## Work order
Give back exactly the lines starting at the one with "3) cut(picture k, (x, y))" and ending at the last line of the data below. Pictures are not part of the copy.

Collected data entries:
BEGIN
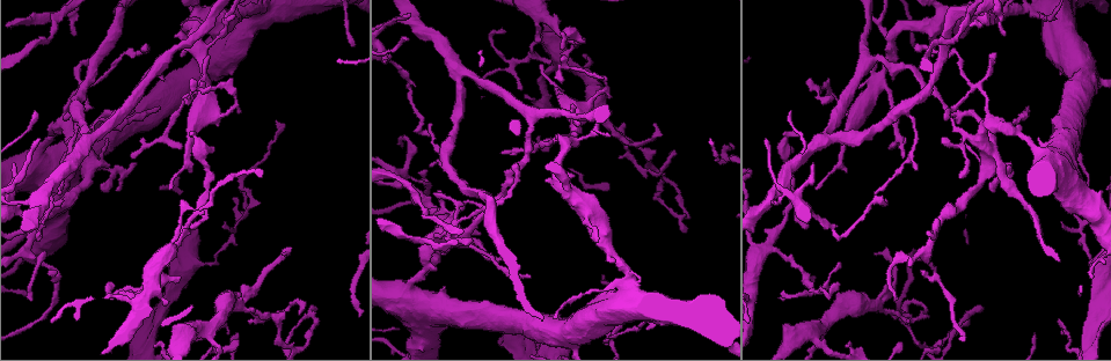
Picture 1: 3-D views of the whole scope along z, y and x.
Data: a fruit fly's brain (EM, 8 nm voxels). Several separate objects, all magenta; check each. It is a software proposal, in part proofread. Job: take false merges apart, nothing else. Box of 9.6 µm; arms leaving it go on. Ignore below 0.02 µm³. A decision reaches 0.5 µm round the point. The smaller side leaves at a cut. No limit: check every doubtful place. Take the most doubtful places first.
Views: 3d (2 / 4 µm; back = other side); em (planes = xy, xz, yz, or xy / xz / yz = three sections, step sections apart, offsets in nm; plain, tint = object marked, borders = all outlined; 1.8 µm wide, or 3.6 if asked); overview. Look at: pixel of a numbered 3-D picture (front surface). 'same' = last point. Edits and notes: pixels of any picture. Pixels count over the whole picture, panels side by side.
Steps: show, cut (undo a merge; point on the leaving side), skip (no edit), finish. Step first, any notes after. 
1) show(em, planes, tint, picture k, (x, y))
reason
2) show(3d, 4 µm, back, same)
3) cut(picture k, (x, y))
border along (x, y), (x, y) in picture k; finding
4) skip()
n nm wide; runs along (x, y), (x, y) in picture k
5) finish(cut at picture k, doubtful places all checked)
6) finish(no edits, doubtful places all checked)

show(3d, 2 µm, picture 1, (983, 138))
small branch off a trunk

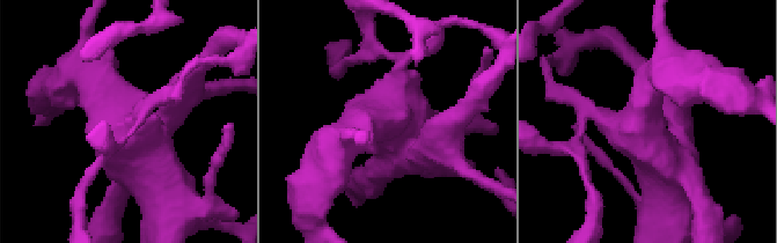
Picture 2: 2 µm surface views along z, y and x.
show(em, planes, tint, picture 2, (642, 126))

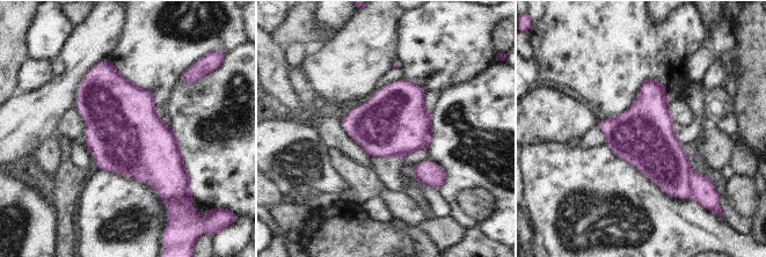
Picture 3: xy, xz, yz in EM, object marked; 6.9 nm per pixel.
cut(picture 3, (704, 191))
border along (692, 170), (690, 174), (691, 196) in picture 3; a second neuron is stuck on

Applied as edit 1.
show(overview)
see it whole again

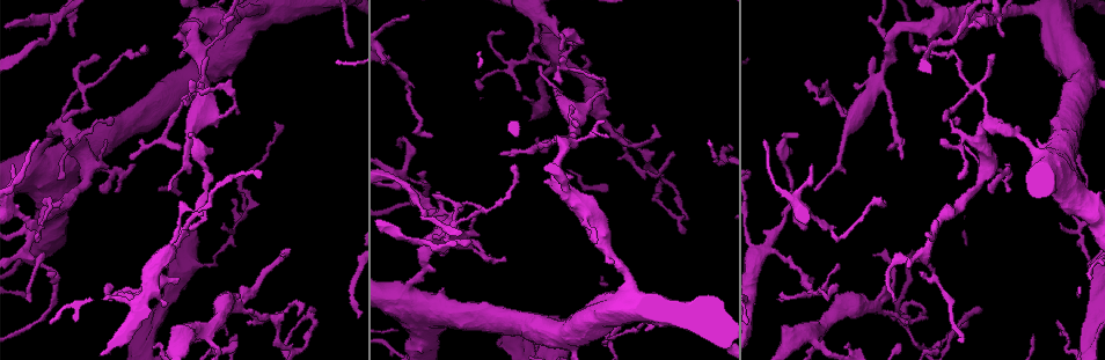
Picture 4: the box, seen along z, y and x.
show(em, 3.6 µm, planes, tint, picture 4, (258, 7))
sudden change in width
END
## Your solution
3) cut(picture k, (x, y))
border along (x, y), (x, y) in picture k; finding
4) skip()
n nm wide; runs along (x, y), (x, y) in picture k
5) finish(cut at picture k, doubtful places all checked)
6) finish(no edits, doubtful places all checked)

show(3d, 2 µm, picture 1, (983, 138))
small branch off a trunk

Picture 2: 2 µm surface views along z, y and x.
show(em, planes, tint, picture 2, (642, 126))

Picture 3: xy, xz, yz in EM, object marked; 6.9 nm per pixel.
cut(picture 3, (704, 191))
border along (692, 170), (690, 174), (691, 196) in picture 3; a second neuron is stuck on

Applied as edit 1.
show(overview)
see it whole again

Picture 4: the box, seen along z, y and x.
show(em, 3.6 µm, planes, tint, picture 4, (258, 7))
sudden change in width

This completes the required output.